──────── INPUT ────────

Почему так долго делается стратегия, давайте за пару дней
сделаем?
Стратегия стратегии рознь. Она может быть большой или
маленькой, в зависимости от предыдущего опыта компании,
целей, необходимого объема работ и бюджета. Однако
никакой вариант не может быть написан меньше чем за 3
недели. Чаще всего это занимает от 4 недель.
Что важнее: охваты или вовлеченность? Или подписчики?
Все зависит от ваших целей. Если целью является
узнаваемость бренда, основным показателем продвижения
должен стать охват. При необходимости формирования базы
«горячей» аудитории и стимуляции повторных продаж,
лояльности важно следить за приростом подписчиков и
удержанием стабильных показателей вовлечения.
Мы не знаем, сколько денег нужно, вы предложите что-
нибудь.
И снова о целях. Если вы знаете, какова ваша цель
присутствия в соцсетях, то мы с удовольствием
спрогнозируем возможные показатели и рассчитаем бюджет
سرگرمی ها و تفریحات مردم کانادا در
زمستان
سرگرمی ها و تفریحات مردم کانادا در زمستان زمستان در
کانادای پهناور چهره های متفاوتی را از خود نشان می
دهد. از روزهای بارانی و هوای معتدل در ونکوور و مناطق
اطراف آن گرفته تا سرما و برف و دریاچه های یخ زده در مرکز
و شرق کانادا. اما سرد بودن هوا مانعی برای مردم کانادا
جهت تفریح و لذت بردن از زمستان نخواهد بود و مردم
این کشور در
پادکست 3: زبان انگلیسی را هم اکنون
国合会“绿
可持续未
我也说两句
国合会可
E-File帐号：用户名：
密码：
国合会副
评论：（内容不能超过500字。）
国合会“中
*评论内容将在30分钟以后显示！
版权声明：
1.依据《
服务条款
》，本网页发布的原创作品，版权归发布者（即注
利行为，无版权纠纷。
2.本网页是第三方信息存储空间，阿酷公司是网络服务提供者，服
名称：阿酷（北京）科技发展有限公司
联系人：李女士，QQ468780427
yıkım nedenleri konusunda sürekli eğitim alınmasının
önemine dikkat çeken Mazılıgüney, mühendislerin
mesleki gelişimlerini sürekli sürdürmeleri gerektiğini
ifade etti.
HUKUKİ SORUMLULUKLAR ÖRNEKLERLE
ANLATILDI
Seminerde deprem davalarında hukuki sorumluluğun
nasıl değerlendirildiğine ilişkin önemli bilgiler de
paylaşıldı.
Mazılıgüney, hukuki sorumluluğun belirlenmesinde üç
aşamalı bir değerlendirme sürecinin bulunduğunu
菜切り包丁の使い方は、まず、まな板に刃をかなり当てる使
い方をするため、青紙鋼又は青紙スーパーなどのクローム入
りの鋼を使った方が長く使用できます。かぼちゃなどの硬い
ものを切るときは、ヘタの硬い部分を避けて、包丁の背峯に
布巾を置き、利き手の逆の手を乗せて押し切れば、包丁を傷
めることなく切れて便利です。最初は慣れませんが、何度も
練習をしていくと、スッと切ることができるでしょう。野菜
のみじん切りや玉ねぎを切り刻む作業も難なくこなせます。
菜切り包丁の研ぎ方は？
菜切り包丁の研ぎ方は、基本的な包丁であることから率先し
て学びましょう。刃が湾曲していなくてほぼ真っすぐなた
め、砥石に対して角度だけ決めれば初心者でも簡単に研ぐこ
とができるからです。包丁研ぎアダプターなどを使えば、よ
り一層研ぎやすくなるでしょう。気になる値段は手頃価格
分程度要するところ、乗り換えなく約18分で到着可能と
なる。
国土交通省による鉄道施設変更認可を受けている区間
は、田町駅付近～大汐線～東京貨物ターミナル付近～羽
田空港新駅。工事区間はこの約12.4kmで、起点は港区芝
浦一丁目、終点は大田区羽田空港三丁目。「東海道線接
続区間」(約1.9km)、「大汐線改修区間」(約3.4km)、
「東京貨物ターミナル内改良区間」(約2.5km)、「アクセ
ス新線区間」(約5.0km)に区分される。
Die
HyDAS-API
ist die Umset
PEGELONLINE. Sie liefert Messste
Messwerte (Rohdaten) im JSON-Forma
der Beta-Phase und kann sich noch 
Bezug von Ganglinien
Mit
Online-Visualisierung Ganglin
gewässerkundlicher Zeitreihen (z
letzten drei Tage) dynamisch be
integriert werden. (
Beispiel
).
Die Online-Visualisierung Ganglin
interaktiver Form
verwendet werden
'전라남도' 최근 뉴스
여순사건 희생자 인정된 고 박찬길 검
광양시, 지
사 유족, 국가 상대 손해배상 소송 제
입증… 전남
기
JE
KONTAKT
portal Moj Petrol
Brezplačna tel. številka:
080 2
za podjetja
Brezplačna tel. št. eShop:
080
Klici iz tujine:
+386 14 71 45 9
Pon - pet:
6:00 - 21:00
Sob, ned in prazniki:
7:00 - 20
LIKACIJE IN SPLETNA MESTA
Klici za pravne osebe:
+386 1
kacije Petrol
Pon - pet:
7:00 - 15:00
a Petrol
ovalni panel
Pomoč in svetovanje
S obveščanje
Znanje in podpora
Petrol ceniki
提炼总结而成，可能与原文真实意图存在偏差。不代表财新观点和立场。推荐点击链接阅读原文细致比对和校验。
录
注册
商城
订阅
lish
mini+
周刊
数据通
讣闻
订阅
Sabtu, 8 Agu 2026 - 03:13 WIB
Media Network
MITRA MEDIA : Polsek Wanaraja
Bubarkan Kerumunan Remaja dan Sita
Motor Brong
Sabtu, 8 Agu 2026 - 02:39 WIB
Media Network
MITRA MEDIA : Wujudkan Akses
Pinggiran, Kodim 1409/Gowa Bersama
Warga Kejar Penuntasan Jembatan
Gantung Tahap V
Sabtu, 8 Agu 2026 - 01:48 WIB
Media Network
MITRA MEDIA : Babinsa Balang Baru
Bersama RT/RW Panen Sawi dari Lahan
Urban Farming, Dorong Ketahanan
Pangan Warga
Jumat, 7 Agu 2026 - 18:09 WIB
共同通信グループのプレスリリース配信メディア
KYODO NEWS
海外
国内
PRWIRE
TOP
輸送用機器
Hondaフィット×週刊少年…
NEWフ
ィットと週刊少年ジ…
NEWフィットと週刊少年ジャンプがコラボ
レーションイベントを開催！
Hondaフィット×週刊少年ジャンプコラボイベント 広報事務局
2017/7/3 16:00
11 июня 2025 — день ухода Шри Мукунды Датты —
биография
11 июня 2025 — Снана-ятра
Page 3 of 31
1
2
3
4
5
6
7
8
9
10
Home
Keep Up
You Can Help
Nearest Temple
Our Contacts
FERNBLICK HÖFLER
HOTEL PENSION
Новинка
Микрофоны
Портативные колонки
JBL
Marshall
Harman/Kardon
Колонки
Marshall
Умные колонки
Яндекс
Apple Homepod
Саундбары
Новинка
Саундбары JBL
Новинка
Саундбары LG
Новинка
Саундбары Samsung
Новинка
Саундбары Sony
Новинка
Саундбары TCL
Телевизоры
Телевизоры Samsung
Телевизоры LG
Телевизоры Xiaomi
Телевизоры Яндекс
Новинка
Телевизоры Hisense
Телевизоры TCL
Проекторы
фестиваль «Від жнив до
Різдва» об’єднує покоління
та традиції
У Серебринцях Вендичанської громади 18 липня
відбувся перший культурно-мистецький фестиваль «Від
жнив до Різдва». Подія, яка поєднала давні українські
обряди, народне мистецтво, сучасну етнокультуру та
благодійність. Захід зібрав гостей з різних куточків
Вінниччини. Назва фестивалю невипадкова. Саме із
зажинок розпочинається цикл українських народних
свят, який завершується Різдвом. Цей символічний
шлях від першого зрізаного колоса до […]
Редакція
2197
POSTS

────────

→ WORK INSTRUCTIONS:
Present every line from the rows above as a Markdown table with the columns No. and Text. Number the lines in order and leave out any blank lines.

→ REPLY:
| No. | Text |
|---|---|
| 1 | Почему так долго делается стратегия, давайте за пару дней |
| 2 | сделаем? |
| 3 | Стратегия стратегии рознь. Она может быть большой или |
| 4 | маленькой, в зависимости от предыдущего опыта компании, |
| 5 | целей, необходимого объема работ и бюджета. Однако |
| 6 | никакой вариант не может быть написан меньше чем за 3 |
| 7 | недели. Чаще всего это занимает от 4 недель. |
| 8 | Что важнее: охваты или вовлеченность? Или подписчики? |
| 9 | Все зависит от ваших целей. Если целью является |
| 10 | узнаваемость бренда, основным показателем продвижения |
| 11 | должен стать охват. При необходимости формирования базы |
| 12 | «горячей» аудитории и стимуляции повторных продаж, |
| 13 | лояльности важно следить за приростом подписчиков и |
| 14 | удержанием стабильных показателей вовлечения. |
| 15 | Мы не знаем, сколько денег нужно, вы предложите что- |
| 16 | нибудь. |
| 17 | И снова о целях. Если вы знаете, какова ваша цель |
| 18 | присутствия в соцсетях, то мы с удовольствием |
| 19 | спрогнозируем возможные показатели и рассчитаем бюджет |
| 20 | سرگرمی ها و تفریحات مردم کانادا در |
| 21 | زمستان |
| 22 | سرگرمی ها و تفریحات مردم کانادا در زمستان زمستان در |
| 23 | کانادای پهناور چهره های متفاوتی را از خود نشان می |
| 24 | دهد. از روزهای بارانی و هوای معتدل در ونکوور و مناطق |
| 25 | اطراف آن گرفته تا سرما و برف و دریاچه های یخ زده در مرکز |
| 26 | و شرق کانادا. اما سرد بودن هوا مانعی برای مردم کانادا |
| 27 | جهت تفریح و لذت بردن از زمستان نخواهد بود و مردم |
| 28 | این کشور در |
| 29 | پادکست 3: زبان انگلیسی را هم اکنون |
| 30 | 国合会“绿 |
| 31 | 可持续未 |
| 32 | 我也说两句 |
| 33 | 国合会可 |
| 34 | E-File帐号：用户名： |
| 35 | 密码： |
| 36 | 国合会副 |
| 37 | 评论：（内容不能超过500字。） |
| 38 | 国合会“中 |
| 39 | *评论内容将在30分钟以后显示！ |
| 40 | 版权声明： |
| 41 | 1.依据《 |
| 42 | 服务条款 |
| 43 | 》，本网页发布的原创作品，版权归发布者（即注 |
| 44 | 利行为，无版权纠纷。 |
| 45 | 2.本网页是第三方信息存储空间，阿酷公司是网络服务提供者，服 |
| 46 | 名称：阿酷（北京）科技发展有限公司 |
| 47 | 联系人：李女士，QQ468780427 |
| 48 | yıkım nedenleri konusunda sürekli eğitim alınmasının |
| 49 | önemine dikkat çeken Mazılıgüney, mühendislerin |
| 50 | mesleki gelişimlerini sürekli sürdürmeleri gerektiğini |
| 51 | ifade etti. |
| 52 | HUKUKİ SORUMLULUKLAR ÖRNEKLERLE |
| 53 | ANLATILDI |
| 54 | Seminerde deprem davalarında hukuki sorumluluğun |
| 55 | nasıl değerlendirildiğine ilişkin önemli bilgiler de |
| 56 | paylaşıldı. |
| 57 | Mazılıgüney, hukuki sorumluluğun belirlenmesinde üç |
| 58 | aşamalı bir değerlendirme sürecinin bulunduğunu |
| 59 | 菜切り包丁の使い方は、まず、まな板に刃をかなり当てる使 |
| 60 | い方をするため、青紙鋼又は青紙スーパーなどのクローム入 |
| 61 | りの鋼を使った方が長く使用できます。かぼちゃなどの硬い |
| 62 | ものを切るときは、ヘタの硬い部分を避けて、包丁の背峯に |
| 63 | 布巾を置き、利き手の逆の手を乗せて押し切れば、包丁を傷 |
| 64 | めることなく切れて便利です。最初は慣れませんが、何度も |
| 65 | 練習をしていくと、スッと切ることができるでしょう。野菜 |
| 66 | のみじん切りや玉ねぎを切り刻む作業も難なくこなせます。 |
| 67 | 菜切り包丁の研ぎ方は？ |
| 68 | 菜切り包丁の研ぎ方は、基本的な包丁であることから率先し |
| 69 | て学びましょう。刃が湾曲していなくてほぼ真っすぐなた |
| 70 | め、砥石に対して角度だけ決めれば初心者でも簡単に研ぐこ |
| 71 | とができるからです。包丁研ぎアダプターなどを使えば、よ |
| 72 | り一層研ぎやすくなるでしょう。気になる値段は手頃価格 |
| 73 | 分程度要するところ、乗り換えなく約18分で到着可能と |
| 74 | なる。 |
| 75 | 国土交通省による鉄道施設変更認可を受けている区間 |
| 76 | は、田町駅付近～大汐線～東京貨物ターミナル付近～羽 |
| 77 | 田空港新駅。工事区間はこの約12.4kmで、起点は港区芝 |
| 78 | 浦一丁目、終点は大田区羽田空港三丁目。「東海道線接 |
| 79 | 続区間」(約1.9km)、「大汐線改修区間」(約3.4km)、 |
| 80 | 「東京貨物ターミナル内改良区間」(約2.5km)、「アクセ |
| 81 | ス新線区間」(約5.0km)に区分される。 |
| 82 | Die |
| 83 | HyDAS-API |
| 84 | ist die Umset |
| 85 | PEGELONLINE. Sie liefert Messste |
| 86 | Messwerte (Rohdaten) im JSON-Forma |
| 87 | der Beta-Phase und kann sich noch  |
| 88 | Bezug von Ganglinien |
| 89 | Mit |
| 90 | Online-Visualisierung Ganglin |
| 91 | gewässerkundlicher Zeitreihen (z |
| 92 | letzten drei Tage) dynamisch be |
| 93 | integriert werden. ( |
| 94 | Beispiel |
| 95 | ). |
| 96 | Die Online-Visualisierung Ganglin |
| 97 | interaktiver Form |
| 98 | verwendet werden |
| 99 | '전라남도' 최근 뉴스 |
| 100 | 여순사건 희생자 인정된 고 박찬길 검 |
| 101 | 광양시, 지 |
| 102 | 사 유족, 국가 상대 손해배상 소송 제 |
| 103 | 입증… 전남 |
| 104 | 기 |
| 105 | JE |
| 106 | KONTAKT |
| 107 | portal Moj Petrol |
| 108 | Brezplačna tel. številka: |
| 109 | 080 2 |
| 110 | za podjetja |
| 111 | Brezplačna tel. št. eShop: |
| 112 | 080 |
| 113 | Klici iz tujine: |
| 114 | +386 14 71 45 9 |
| 115 | Pon - pet: |
| 116 | 6:00 - 21:00 |
| 117 | Sob, ned in prazniki: |
| 118 | 7:00 - 20 |
| 119 | LIKACIJE IN SPLETNA MESTA |
| 120 | Klici za pravne osebe: |
| 121 | +386 1 |
| 122 | kacije Petrol |
| 123 | Pon - pet: |
| 124 | 7:00 - 15:00 |
| 125 | a Petrol |
| 126 | ovalni panel |
| 127 | Pomoč in svetovanje |
| 128 | S obveščanje |
| 129 | Znanje in podpora |
| 130 | Petrol ceniki |
| 131 | 提炼总结而成，可能与原文真实意图存在偏差。不代表财新观点和立场。推荐点击链接阅读原文细致比对和校验。 |
| 132 | 录 |
| 133 | 注册 |
| 134 | 商城 |
| 135 | 订阅 |
| 136 | lish |
| 137 | mini+ |
| 138 | 周刊 |
| 139 | 数据通 |
| 140 | 讣闻 |
| 141 | 订阅 |
| 142 | Sabtu, 8 Agu 2026 - 03:13 WIB |
| 143 | Media Network |
| 144 | MITRA MEDIA : Polsek Wanaraja |
| 145 | Bubarkan Kerumunan Remaja dan Sita |
| 146 | Motor Brong |
| 147 | Sabtu, 8 Agu 2026 - 02:39 WIB |
| 148 | Media Network |
| 149 | MITRA MEDIA : Wujudkan Akses |
| 150 | Pinggiran, Kodim 1409/Gowa Bersama |
| 151 | Warga Kejar Penuntasan Jembatan |
| 152 | Gantung Tahap V |
| 153 | Sabtu, 8 Agu 2026 - 01:48 WIB |
| 154 | Media Network |
| 155 | MITRA MEDIA : Babinsa Balang Baru |
| 156 | Bersama RT/RW Panen Sawi dari Lahan |
| 157 | Urban Farming, Dorong Ketahanan |
| 158 | Pangan Warga |
| 159 | Jumat, 7 Agu 2026 - 18:09 WIB |
| 160 | 共同通信グループのプレスリリース配信メディア |
| 161 | KYODO NEWS |
| 162 | 海外 |
| 163 | 国内 |
| 164 | PRWIRE |
| 165 | TOP |
| 166 | 輸送用機器 |
| 167 | Hondaフィット×週刊少年… |
| 168 | NEWフ |
| 169 | ィットと週刊少年ジ… |
| 170 | NEWフィットと週刊少年ジャンプがコラボ |
| 171 | レーションイベントを開催！ |
| 172 | Hondaフィット×週刊少年ジャンプコラボイベント 広報事務局 |
| 173 | 2017/7/3 16:00 |
| 174 | 11 июня 2025 — день ухода Шри Мукунды Датты — |
| 175 | биография |
| 176 | 11 июня 2025 — Снана-ятра |
| 177 | Page 3 of 31 |
| 178 | 1 |
| 179 | 2 |
| 180 | 3 |
| 181 | 4 |
| 182 | 5 |
| 183 | 6 |
| 184 | 7 |
| 185 | 8 |
| 186 | 9 |
| 187 | 10 |
| 188 | Home |
| 189 | Keep Up |
| 190 | You Can Help |
| 191 | Nearest Temple |
| 192 | Our Contacts |
| 193 | FERNBLICK HÖFLER |
| 194 | HOTEL PENSION |
| 195 | Новинка |
| 196 | Микрофоны |
| 197 | Портативные колонки |
| 198 | JBL |
| 199 | Marshall |
| 200 | Harman/Kardon |
| 201 | Колонки |
| 202 | Marshall |
| 203 | Умные колонки |
| 204 | Яндекс |
| 205 | Apple Homepod |
| 206 | Саундбары |
| 207 | Новинка |
| 208 | Саундбары JBL |
| 209 | Новинка |
| 210 | Саундбары LG |
| 211 | Новинка |
| 212 | Саундбары Samsung |
| 213 | Новинка |
| 214 | Саундбары Sony |
| 215 | Новинка |
| 216 | Саундбары TCL |
| 217 | Телевизоры |
| 218 | Телевизоры Samsung |
| 219 | Телевизоры LG |
| 220 | Телевизоры Xiaomi |
| 221 | Телевизоры Яндекс |
| 222 | Новинка |
| 223 | Телевизоры Hisense |
| 224 | Телевизоры TCL |
| 225 | Проекторы |
| 226 | фестиваль «Від жнив до |
| 227 | Різдва» об’єднує покоління |
| 228 | та традиції |
| 229 | У Серебринцях Вендичанської громади 18 липня |
| 230 | відбувся перший культурно-мистецький фестиваль «Від |
| 231 | жнив до Різдва». Подія, яка поєднала давні українські |
| 232 | обряди, народне мистецтво, сучасну етнокультуру та |
| 233 | благодійність. Захід зібрав гостей з різних куточків |
| 234 | Вінниччини. Назва фестивалю невипадкова. Саме із |
| 235 | зажинок розпочинається цикл українських народних |
| 236 | свят, який завершується Різдвом. Цей символічний |
| 237 | шлях від першого зрізаного колоса до […] |
| 238 | Редакція |
| 239 | 2197 |
| 240 | POSTS |